We need to end the use of NDAs in abuse cases
The issue of non-disclosure agreements (NDAs) or “gagging orders” as they are otherwise known, has reared its head again.
Posted on 01 April 2022
This follows a pledge by a first Oxford college to sign a Government-backed pledge for universities not to use NDAs to prevent students speaking out about alleged abuse.
It is reported in The Times that, without admitting liability, Lady Margaret Hall has settled a claim that a student was raped while living in the Oxford college. At the same time it has overhauled the way it handles allegations of sexual misconduct and agreed to not use NDAs in the future.

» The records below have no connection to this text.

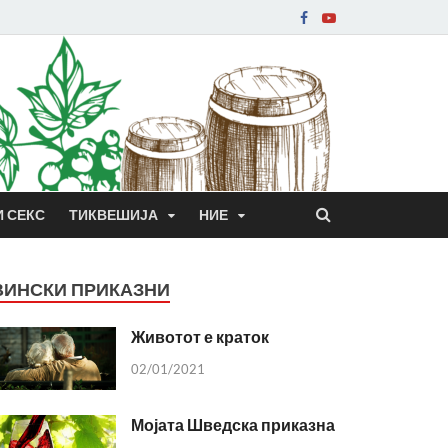
И СЕКС
ТИКВЕШИЈА
НИЕ
ВИНСКИ ПРИКАЗНИ
Животот е краток
02/01/2021
Мојата Шведска приказна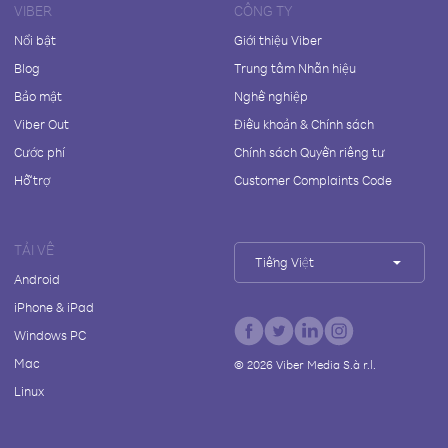
VIBER
CÔNG TY
Nổi bật
Giới thiệu Viber
Blog
Trung tâm Nhãn hiệu
Bảo mật
Nghề nghiệp
Viber Out
Điều khoản & Chính sách
Cước phí
Chính sách Quyền riêng tư
Hỗ trợ
Customer Complaints Code
TẢI VỀ
Tiếng Việt
Android
iPhone & iPad
Windows PC
Mac
©
2026
Viber Media S.à r.l.
Linux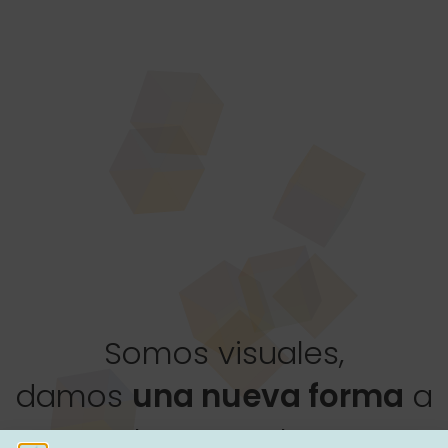
Somos visuales,
damos
una nueva forma
a
tu proyecto.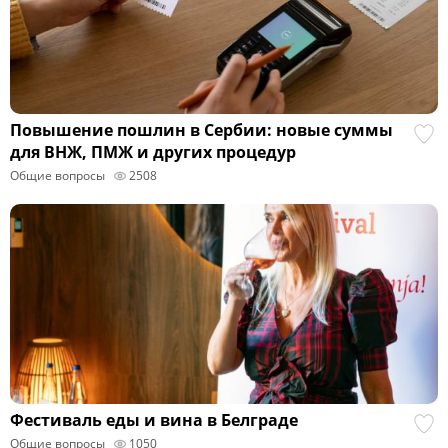
Повышение пошлин в Сербии: новые суммы
для ВНЖ, ПМЖ и других процедур
Общие вопросы
2508
Фестиваль еды и вина в Белграде
Общие вопросы
1050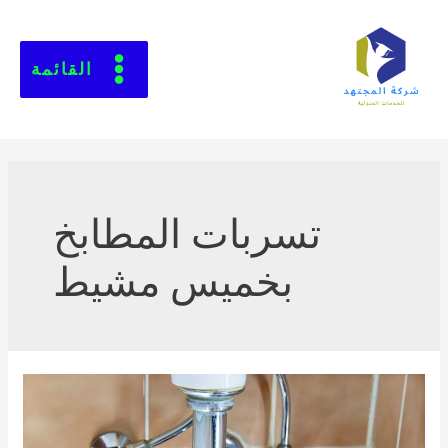
القائمة
تسربات المطابخ
بخميس مشيط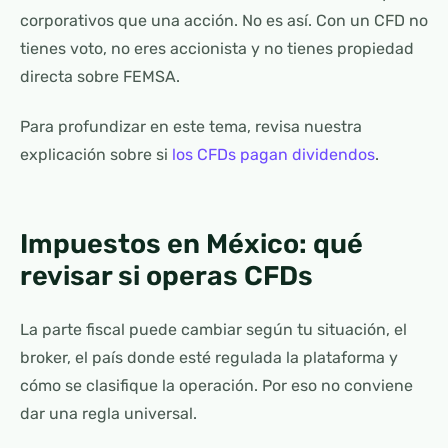
corporativos que una acción. No es así. Con un CFD no
tienes voto, no eres accionista y no tienes propiedad
directa sobre FEMSA.
Para profundizar en este tema, revisa nuestra
explicación sobre si
los CFDs pagan dividendos
.
Impuestos en México: qué
revisar si operas CFDs
La parte fiscal puede cambiar según tu situación, el
broker, el país donde esté regulada la plataforma y
cómo se clasifique la operación. Por eso no conviene
dar una regla universal.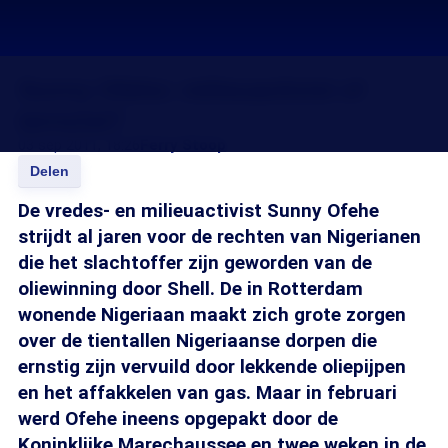
Sunny Ofehe: milieuactivist of
terrorist?
03 sep 2011, 18:26
Ferry Stoop
Delen
De vredes- en milieuactivist Sunny Ofehe
strijdt al jaren voor de rechten van Nigerianen
die het slachtoffer zijn geworden van de
oliewinning door Shell. De in Rotterdam
wonende Nigeriaan maakt zich grote zorgen
over de tientallen Nigeriaanse dorpen die
ernstig zijn vervuild door lekkende oliepijpen
en het affakkelen van gas. Maar in februari
werd Ofehe ineens opgepakt door de
Koninklijke Marechaussee en twee weken in de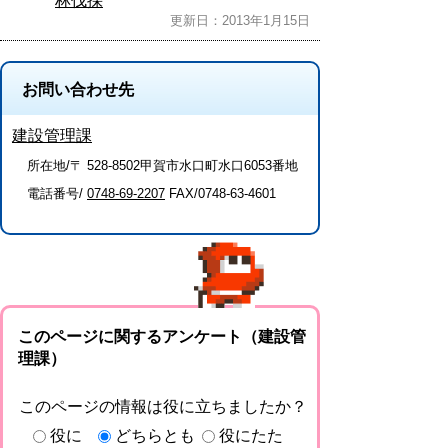
林伐採
更新日：2013年1月15日
お問い合わせ先
建設管理課
所在地/〒 528-8502甲賀市水口町水口6053番地
電話番号/
0748-69-2207
FAX/0748-63-4601
このページに関するアンケート（建設管
理課）
このページの情報は役に立ちましたか？
役に
どちらとも
役にたた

It is reported that when the student initially made the allegations, what her lawyers (not from Leigh Day) describe as a “blanket gagging clause” was imposed when she made a legal complaint.
I see this as a welcome move, especially since only last month it was reported that Channel 4 allegedly used an NDA concerning gender pay discrimination, harassment and bullying.
My views on these agreements in sexual abuse cases have always been clear – they are purely for the benefit of the abuser and/or the abusing institution rather than the survivor, and a survivor who has been able to disclose their abuse and then in effect been silenced is a survivor who has been denied justice.
The burying of the truth means that it is harder for other survivors to come forward and enables abusers to remain in the public and without a blemish against their name.
This is a view that is shared by many and they include the current Higher Education Minister, Michelle Keegan. She has called on all universities to sign up to the pledge signed by Lady Margaret Hall not to use NDAs in respect of complaints of sexual misconduct, bullying and other forms of harassment.
The irony for Channel 4 is that it has a fantastic set of journalists who have previously investigated and exposed abuse in numerous spheres of life. Those include a case where the Church of England had entered a NDA for a vicar who was accused of sexually harassing a woman.
Aside from Channel 4 and universities, NDAs have also been used by institutions within sport such as in the case of Chelsea Football Club where childhood sexual abuse was perpetrated by their former scout Eddie Heath.
The sad reality remains however that we do not know and probably will never know how many institutions have used NDAs and that is a key reason that institutions use these agreement – to suppress the truth and to protect their business interests.
It is for the reasons above that I support Pregnant Then Screwed’s petition to release affected women at Channel 4 from NDAs and I encourage everyone to sign and share it.